Great that you got it working! Let me provide a comprehensive solution for anyone else hitting this issue.
The core problem is field resolution scope in SAQL when combining joins with XMD-defined calculated fields. Here’s how to address all three critical aspects:
1. SAQL Join Syntax and Field Aliasing
The key is understanding that field aliases create new contexts. When you write q = load "Sales"; q = foreach q generate quantity, unit_price; and then join, your calculated fields from XMD don’t automatically transfer. Use explicit aliases consistently:
s = load "Sales";
p = load "Products";
q = cogroup s by 'ProductId', p by 'Id';
2. Dataset XMD and Calculated Fields
Your XMD calculated fields are dataset-scoped, not query-scoped. Instead of relying on XMD calculations after joins, define them directly in SAQL:
q = foreach q generate
s.quantity * s.unit_price as 'total_revenue',
p.category as 'product_category';
3. Field Resolution in Joined Queries
The best pattern is the pre-aggregation approach: Calculate and aggregate within the source dataset context before joining:
// Aggregate Sales first
sales_agg = group s by 'ProductId';
sales_agg = foreach sales_agg generate
'ProductId' as 'ProductId',
sum(quantity * unit_price) as 'total_revenue';
// Now join pre-aggregated data
q = cogroup sales_agg by 'ProductId', p by 'Id';
This approach keeps calculations in their native context, improves performance, and avoids field resolution errors.

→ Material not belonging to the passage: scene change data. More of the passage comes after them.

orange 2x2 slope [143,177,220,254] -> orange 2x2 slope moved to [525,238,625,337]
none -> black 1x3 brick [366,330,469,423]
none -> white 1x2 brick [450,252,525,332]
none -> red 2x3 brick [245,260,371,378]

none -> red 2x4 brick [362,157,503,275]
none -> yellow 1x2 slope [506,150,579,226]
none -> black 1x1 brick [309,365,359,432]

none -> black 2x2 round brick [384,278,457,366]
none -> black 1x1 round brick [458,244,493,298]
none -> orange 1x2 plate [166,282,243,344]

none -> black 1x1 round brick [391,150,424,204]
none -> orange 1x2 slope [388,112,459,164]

For your cross-functional reporting dashboard, structure your SAQL with pre-aggregation steps for each dataset, then join the aggregated results. This pattern scales well for complex multi-dataset queries and makes the logic more maintainable.
Alternatively, if you need the calculated field available across multiple queries, consider creating it as a derived field during the dataflow ETL process rather than in XMD. That way it’s a physical field in the dataset and survives all join operations naturally.